◆ Supplied information:
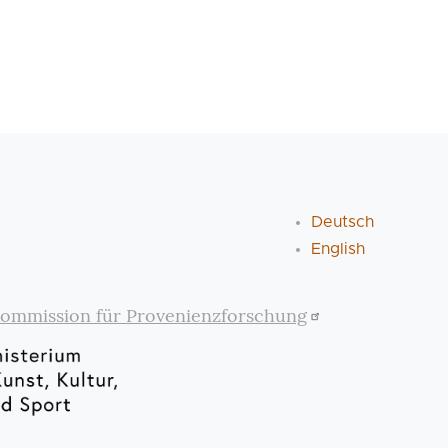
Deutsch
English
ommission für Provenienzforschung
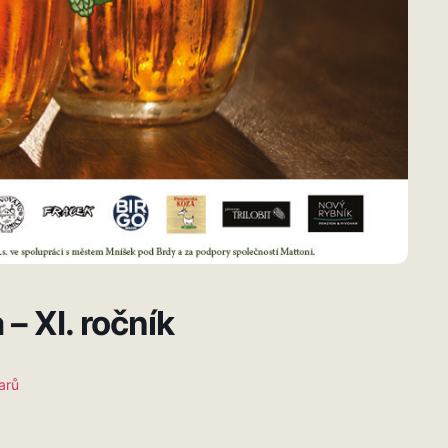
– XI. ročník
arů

---

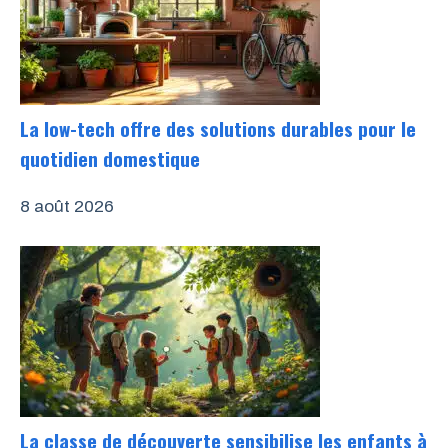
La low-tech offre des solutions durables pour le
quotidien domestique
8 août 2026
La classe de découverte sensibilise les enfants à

==

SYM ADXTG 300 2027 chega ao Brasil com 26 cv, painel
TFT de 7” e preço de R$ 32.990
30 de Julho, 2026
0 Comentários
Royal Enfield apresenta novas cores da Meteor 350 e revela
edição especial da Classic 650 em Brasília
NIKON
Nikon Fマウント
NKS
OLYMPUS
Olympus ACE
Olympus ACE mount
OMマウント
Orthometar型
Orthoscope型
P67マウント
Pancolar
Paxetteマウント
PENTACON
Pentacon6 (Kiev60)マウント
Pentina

◆ Activity: Repeat, character for character, the lines of the material above from the line with "quotidien domestique" through the line with "La classe de".

◆ Exercise solution:
quotidien domestique
8 août 2026
La classe de découverte sensibilise les enfants à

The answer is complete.